If Arius was right, then would it not imply that the Son was inferior – or subordinate – to the Father? What does that do to the Trinity?

John’s Gospel said that Jesus was the Word, eternally present with the Father, through whom all things were created (1:1-3), but Arius’ theories struck at the very heart of Jesus’ divinity.”

“The argument flared into a bitter, factional dispute. Arius was condemned and dismissed from his post. But other parts of the Eastern Church supported him. The anger grew so bad that, eventually, emperor Constantine I intervened.

In AD 325, he announced that he would call the first-ever ecumenical – ie ‘worldwide’ – Council of Bishops.

It would meet towards the end of May, in the city of Nicaea (modern Iznik in Turkey). Together, the bishops would come up with a logical, clear, universally acceptable definition of Jesus Christ.”

So, between 250 and 300 bishops attended, most from the east; only a few from the west. And the emperor, Constantine, presided over the council or synod – the first ecumenical or worldwide council of the church of God. Kotahitanga at Nicaea!

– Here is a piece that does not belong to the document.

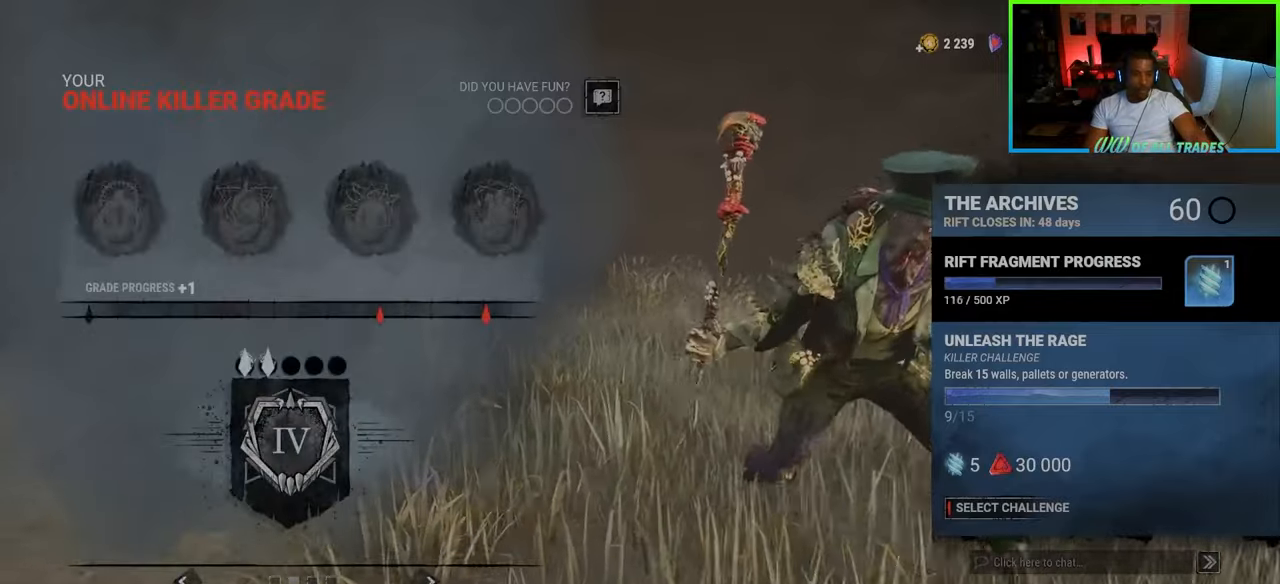
{"keys": [], "mouse": ["left"], "events": [[483, "mouse_left", "down"]]}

Incidentally, the Council of Nicaea did make some decisions other than creedal ones, especially in regard to canons governing our life as church, some of which are still observed today.

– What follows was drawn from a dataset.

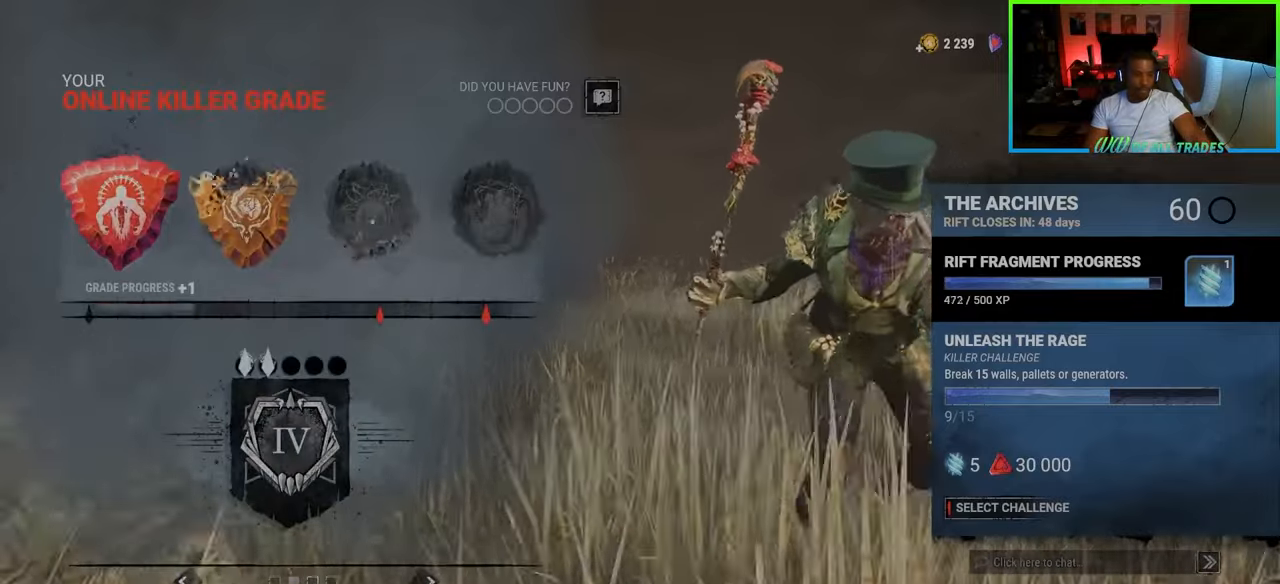
{"keys": [], "mouse": [], "events": [[83, "mouse_left", "up"]]}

But, tonight, 1700 years later, I will concentrate our attention on the creedal character of the council.

Now most, if not all of us here have been to synods, conferences and councils of the church where we have done our human best to keep all present in the same tent of roughly common conviction, crafting amendments to motions so some kind of healthy compromise is reached.

A bit of that happened but a full compromise between Arians and others was not the work of this council. Nicaea was decisive.

The creed at that council said:

“We believe in one God, the Father almighty, maker of all things both visible and invisible; and continued for a few paragraphs in words we are familiar with …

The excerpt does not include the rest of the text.